Hidehiko Yamabe

Hidehiko Yamabe (Japanese山 辺 英 彦, Hidehiko Yamabe, born August 22, 1923 in Ashiya, Hyōgo Prefecture, † November 20, 1960 in Evanston, Illinois ) was a Japanese mathematician.

Life

Yamabe attended the Third Higher School in Tokyo and studied mathematics from 1944 at the University of Tokyo. After graduating in 1947 he became an assistant at the University of Osaka. In 1952 he went (shortly after his marriage ) in the United States at Princeton University as an assistant to Deane Montgomery. In 1953 he handed from there to Osaka one of his dissertation and received his doctorate. In 1954, he was Assistant Professor at the University of Minnesota and 1956 Associate Professor. In 1958 he became a professor at Osaka University, but returned in 1959 in the United States, where he became in 1960 a professor at Northwestern University in Evanston. He died shortly after suffering a stroke at age 37.

Work

Yamabe was one of the mathematicians (next to Leo Zippin, Andrew Gleason, Deane Montgomery ), who solved 5 in the 1950s Hilbert problem. In the original formulation was to show that locally Euclidean groups are Lie groups, which was solved by Zippin, Montgomery, Gleason. The beyond this case related locally compact groups ( without small subgroups ) triggered Yamabe. Initial work in this direction, he published in 1950 when he proved that path-connected subgroups of Lie groups are Lie groups. His main publications are two to work in Princeton in 1953 in the Annals of Mathematics. Later he worked on differential equations ( particularly the heat equation ), and differential geometry. Shortly before his death he also computer accounts from a sub-problem of the four- color problem.
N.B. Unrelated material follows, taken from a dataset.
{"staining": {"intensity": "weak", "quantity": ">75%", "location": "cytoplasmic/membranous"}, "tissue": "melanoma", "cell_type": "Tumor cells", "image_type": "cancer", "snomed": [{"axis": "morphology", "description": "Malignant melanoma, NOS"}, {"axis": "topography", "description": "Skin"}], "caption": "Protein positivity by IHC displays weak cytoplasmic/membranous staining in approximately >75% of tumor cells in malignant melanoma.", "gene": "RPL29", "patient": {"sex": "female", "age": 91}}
In the differential geometry of the Yamabe problem is named after him there on a smooth compact Riemannian manifold with three or more dimensions, a metric conformally equivalent to one with constant scalar curvature? Yamabe published in 1960 a purported proof, which, however, turned out to be defective ( Neil Trudinger 1968). The problem was finally resolved by Thierry Aubin and Richard Schoen 1984 ( in a positive sense). After Yamabe Yamabe invariant of the ( explicitly introduced in 1989 by O. Kobayashi and Richard Schoen ) and the Yamabe flow are ( Richard Hamilton) named in differential geometry.

In his memory a Yamabe Symposium has been held since 1989 at the University of Minnesota and Northwestern University.